M. Jean-Jacques Hyest, rapporteur, a d'abord relevé que plusieurs des objections présentées à l'encontre du dispositif proposé valaient également pour la procédure actuelle. Il a rappelé que chacun s'accordait pour juger insatisfaisante la procédure actuelle de mise en cause du Président de la République devant la Haute Cour de justice. Il a souligné que la nouvelle procédure proposée par la révision constitutionnelle apparaissait meilleure, car elle ne présentait pas de caractère juridictionnel. Il a observé que la destitution permettrait, le cas échéant, d'engager des poursuites pénales contre un président qui aurait commis une infraction et que c'est seulement dans le cas d'une condamnation que la présence du chef de l'Etat au Conseil constitutionnel soulèverait une réelle difficulté.

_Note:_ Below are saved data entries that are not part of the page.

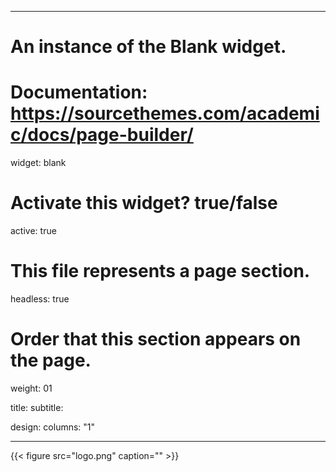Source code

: 
---
# An instance of the Blank widget.
# Documentation: https://sourcethemes.com/academic/docs/page-builder/
widget: blank

# Activate this widget? true/false
active: true

# This file represents a page section.
headless: true

# Order that this section appears on the page.
weight: 01

title:
subtitle:

design:
 columns: "1"


---

{{< figure src="logo.png" caption="" >}}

Il a douté, enfin, que la nouvelle procédure de destitution aboutisse jamais, rappelant qu'aux Etats-Unis, aucun président n'avait été destitué au terme de la procédure d' « impeachment ».
Enfin, la commission a adopté le projet de loi constitutionnelle n° 162 (2006-2007), adopté par l'Assemblée nationale, portant modification du titre IX de la Constitution.
Nomination de rapporteurs
La commission a procédé à la nomination de :
- M. Patrice Gélard, comme rapporteur sur le projet de loi n° 3407 (AN - XIIe législature), sur la Commission nationale consultative sur les droits de l'homme (sous réserve de son adoption et de sa transmission par l'Assemblée nationale) ;
- M. Jean-Patrick Courtois, comme rapporteur sur la proposition de résolution n° 180 (2006-2007), présentée au nom de la délégation pour l'Union européenne, sur la proposition de décision du Conseil portant création de l'Office européen de police (Europol) (n° E 3383).
Jeudi 1er février 2007
- Présidence de M. Patrice Gélard, vice-président, et de M. Hubert Haenel, président de la délégation pour l'Union européenne. -Rencontre avec Lady Hélène Hayman, présidente de la Chambre des Lords
Au cours d'une réunion organisée en commune avec la délégation pour l'Union européenne et le groupe d'amitié France-Royaume-Uni, la commission a entendu Lady Hélène Hayman, présidente de la Chambre des Lords.
Le compte rendu de cette réunion sera publié ultérieurement.